#### Data extracts
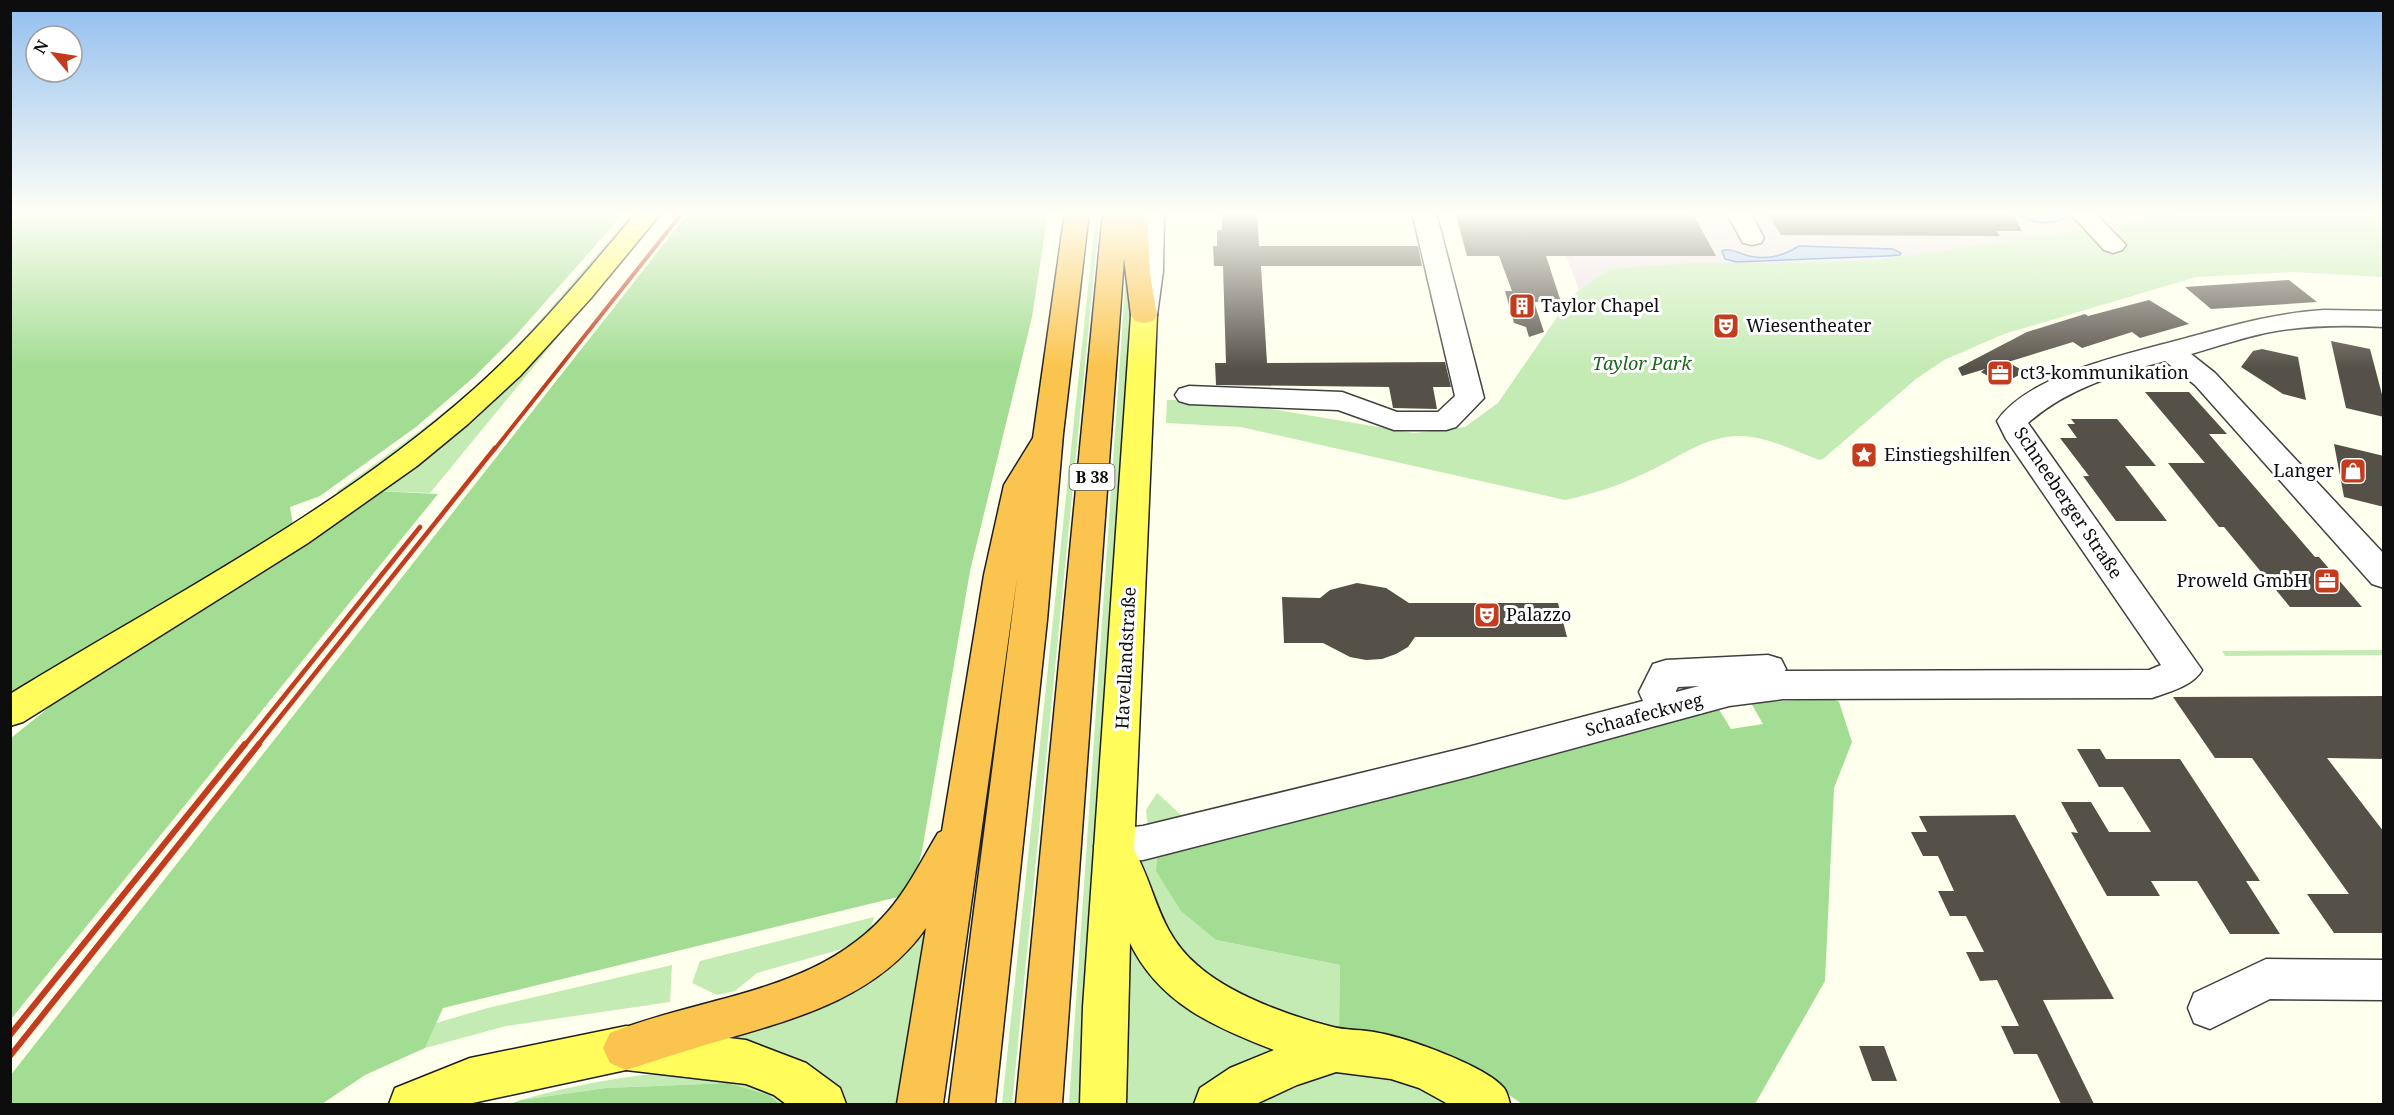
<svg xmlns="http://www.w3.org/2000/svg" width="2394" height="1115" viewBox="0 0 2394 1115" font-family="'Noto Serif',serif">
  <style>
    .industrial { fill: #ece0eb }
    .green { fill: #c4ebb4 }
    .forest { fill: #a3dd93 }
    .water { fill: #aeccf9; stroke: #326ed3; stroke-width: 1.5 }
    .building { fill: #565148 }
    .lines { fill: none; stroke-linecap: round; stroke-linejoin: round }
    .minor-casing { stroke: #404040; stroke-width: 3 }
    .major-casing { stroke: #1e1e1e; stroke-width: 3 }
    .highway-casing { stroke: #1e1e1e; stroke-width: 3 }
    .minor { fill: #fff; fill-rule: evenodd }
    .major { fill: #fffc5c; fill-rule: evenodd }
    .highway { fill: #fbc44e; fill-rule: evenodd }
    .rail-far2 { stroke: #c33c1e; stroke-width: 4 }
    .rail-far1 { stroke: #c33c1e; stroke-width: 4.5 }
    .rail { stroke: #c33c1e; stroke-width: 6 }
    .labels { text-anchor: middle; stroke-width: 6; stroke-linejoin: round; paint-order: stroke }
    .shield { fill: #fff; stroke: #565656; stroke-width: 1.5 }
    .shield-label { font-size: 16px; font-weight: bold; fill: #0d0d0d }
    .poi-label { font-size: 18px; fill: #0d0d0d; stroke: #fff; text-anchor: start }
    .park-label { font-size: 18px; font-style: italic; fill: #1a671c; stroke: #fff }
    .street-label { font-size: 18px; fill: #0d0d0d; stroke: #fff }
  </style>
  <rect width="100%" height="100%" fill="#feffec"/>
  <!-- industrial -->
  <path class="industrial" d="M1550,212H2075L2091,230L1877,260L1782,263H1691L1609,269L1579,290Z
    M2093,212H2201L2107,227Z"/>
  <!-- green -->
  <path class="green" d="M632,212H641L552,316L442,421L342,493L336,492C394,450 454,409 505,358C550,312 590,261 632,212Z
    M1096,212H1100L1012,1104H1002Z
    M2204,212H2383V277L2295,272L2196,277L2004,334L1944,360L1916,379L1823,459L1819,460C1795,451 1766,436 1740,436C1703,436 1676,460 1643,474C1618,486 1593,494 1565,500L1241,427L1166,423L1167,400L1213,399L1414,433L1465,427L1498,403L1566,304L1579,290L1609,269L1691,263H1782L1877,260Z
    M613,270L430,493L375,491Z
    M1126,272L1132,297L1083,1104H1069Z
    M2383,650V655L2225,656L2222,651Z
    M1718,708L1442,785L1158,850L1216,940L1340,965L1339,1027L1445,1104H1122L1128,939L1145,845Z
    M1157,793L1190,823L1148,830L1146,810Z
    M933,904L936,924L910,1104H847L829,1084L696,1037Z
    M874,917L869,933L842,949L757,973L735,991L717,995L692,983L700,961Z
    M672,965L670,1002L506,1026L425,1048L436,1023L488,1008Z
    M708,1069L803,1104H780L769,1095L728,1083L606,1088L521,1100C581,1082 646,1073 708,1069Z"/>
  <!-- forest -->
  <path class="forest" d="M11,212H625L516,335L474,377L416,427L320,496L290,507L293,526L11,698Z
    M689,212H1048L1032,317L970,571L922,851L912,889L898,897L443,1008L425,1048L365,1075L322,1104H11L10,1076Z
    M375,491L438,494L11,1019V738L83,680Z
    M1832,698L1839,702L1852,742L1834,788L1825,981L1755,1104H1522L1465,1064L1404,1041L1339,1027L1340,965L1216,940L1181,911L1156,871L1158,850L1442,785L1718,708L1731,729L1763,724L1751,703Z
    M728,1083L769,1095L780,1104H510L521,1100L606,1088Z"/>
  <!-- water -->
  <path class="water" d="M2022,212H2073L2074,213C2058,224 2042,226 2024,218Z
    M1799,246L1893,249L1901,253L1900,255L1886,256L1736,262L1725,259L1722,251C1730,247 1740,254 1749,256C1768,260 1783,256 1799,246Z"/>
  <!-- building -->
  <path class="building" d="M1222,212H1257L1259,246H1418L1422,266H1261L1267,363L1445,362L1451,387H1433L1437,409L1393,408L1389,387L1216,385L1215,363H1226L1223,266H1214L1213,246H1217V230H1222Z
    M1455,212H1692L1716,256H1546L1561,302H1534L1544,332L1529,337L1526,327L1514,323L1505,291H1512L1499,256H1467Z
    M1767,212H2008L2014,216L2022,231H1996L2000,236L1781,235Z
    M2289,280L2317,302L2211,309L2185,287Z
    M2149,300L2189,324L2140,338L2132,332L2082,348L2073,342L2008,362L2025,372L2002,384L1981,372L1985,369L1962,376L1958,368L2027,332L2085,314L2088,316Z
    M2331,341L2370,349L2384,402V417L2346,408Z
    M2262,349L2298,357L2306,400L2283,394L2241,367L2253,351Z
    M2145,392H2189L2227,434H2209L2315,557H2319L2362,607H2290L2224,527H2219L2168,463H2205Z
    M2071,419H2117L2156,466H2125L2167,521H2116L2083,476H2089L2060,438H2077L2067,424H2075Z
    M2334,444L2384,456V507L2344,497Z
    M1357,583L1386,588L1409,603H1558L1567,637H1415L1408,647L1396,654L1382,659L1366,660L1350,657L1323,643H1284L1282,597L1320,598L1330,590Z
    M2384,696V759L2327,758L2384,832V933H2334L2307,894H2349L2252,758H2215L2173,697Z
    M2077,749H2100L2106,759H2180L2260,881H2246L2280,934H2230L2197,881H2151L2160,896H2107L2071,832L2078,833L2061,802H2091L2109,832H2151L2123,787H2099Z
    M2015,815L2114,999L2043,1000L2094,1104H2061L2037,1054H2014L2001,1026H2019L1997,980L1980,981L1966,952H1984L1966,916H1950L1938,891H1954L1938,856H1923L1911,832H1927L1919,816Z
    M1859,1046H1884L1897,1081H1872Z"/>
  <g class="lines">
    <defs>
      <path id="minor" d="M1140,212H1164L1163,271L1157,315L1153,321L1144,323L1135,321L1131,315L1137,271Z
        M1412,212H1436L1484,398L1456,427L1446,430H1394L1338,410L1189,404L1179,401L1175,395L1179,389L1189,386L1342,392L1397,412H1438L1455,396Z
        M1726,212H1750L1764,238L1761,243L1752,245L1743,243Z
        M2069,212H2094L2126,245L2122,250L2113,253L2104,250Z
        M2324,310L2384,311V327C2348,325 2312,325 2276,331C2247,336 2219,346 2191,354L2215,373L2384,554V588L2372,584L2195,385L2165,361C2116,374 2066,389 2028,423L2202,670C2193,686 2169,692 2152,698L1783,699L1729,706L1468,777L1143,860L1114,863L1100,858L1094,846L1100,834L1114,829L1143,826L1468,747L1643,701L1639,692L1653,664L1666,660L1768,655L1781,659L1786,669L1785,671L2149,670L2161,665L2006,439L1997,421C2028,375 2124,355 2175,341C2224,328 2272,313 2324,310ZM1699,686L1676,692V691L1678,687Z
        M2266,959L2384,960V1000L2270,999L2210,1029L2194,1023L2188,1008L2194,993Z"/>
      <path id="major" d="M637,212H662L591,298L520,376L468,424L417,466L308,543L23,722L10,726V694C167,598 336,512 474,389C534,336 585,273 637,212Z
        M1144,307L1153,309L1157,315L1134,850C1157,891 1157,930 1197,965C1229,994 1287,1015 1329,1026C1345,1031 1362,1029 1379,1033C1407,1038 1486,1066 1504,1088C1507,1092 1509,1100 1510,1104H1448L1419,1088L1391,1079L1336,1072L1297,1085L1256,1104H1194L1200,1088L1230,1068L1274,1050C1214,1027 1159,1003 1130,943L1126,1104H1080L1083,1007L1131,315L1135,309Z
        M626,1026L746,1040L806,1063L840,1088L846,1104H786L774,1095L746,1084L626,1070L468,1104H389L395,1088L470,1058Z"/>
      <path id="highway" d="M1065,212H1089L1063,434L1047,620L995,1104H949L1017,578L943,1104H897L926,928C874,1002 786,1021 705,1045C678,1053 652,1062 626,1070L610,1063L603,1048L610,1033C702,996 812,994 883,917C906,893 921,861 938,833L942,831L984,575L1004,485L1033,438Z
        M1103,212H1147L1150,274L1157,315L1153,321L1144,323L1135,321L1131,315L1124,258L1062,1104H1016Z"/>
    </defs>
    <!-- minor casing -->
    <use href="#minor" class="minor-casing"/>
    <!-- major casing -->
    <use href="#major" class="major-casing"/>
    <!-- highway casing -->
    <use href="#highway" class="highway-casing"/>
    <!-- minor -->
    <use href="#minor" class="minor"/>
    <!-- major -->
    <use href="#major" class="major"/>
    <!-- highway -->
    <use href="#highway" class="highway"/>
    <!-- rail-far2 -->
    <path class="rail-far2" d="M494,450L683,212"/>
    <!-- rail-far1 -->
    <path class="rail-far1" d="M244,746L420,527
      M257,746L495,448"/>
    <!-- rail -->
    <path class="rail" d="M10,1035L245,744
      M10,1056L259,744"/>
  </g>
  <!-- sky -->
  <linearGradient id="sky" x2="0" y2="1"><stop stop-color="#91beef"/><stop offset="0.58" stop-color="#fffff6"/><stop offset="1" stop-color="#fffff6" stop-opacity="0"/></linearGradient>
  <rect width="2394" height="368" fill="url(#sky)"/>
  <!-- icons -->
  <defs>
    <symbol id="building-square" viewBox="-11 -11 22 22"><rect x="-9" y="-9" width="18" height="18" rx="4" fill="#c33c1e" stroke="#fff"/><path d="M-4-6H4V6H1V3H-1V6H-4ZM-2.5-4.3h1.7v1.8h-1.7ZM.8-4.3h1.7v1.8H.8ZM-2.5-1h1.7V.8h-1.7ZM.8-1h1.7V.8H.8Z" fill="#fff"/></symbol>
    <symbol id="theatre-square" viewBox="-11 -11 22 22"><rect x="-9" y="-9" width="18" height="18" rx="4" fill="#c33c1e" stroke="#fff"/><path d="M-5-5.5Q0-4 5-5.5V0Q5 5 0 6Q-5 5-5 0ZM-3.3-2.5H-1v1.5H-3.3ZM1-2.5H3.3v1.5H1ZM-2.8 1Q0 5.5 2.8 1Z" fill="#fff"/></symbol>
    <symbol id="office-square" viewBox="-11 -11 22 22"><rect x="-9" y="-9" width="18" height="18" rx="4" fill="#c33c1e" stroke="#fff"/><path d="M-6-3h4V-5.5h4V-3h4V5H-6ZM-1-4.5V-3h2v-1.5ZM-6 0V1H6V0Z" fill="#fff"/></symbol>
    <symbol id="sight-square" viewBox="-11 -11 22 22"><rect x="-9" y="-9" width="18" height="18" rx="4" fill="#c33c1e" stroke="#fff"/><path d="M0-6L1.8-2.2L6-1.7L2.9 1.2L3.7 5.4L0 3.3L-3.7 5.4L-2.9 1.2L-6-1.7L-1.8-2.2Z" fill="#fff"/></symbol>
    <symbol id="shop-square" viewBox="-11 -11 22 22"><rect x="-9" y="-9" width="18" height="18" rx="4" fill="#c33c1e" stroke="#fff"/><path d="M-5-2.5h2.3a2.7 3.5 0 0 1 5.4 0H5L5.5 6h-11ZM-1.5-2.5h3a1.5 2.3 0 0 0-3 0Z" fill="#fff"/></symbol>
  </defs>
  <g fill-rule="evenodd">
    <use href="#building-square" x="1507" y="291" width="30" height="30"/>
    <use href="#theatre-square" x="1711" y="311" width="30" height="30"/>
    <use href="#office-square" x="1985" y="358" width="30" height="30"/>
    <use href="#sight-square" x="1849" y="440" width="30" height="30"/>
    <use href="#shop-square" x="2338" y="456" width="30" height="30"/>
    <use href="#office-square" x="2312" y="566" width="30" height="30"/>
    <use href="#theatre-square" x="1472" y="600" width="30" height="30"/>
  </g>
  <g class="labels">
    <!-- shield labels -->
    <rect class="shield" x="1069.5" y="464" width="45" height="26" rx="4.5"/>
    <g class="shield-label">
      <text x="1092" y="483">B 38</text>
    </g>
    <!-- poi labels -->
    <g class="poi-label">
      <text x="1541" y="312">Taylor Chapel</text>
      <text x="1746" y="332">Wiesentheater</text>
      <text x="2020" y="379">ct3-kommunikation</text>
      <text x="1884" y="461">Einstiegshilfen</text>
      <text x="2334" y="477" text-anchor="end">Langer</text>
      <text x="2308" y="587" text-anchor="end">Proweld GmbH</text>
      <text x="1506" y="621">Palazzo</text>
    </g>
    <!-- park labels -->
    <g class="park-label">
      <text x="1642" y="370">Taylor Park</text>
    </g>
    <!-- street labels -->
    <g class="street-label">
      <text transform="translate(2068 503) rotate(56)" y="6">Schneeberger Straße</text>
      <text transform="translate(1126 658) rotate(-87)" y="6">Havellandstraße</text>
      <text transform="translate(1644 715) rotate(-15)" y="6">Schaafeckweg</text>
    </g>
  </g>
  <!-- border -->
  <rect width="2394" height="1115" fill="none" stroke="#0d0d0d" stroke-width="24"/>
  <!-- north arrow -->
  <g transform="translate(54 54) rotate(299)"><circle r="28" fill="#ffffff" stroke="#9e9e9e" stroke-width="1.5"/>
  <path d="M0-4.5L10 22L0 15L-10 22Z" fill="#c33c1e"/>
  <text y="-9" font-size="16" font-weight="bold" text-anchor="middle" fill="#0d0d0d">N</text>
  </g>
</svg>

#### What you should do
Copy every line of the data where "lines" is found.

#### Task solution
    .lines { fill: none; stroke-linecap: round; stroke-linejoin: round }
  <g class="lines">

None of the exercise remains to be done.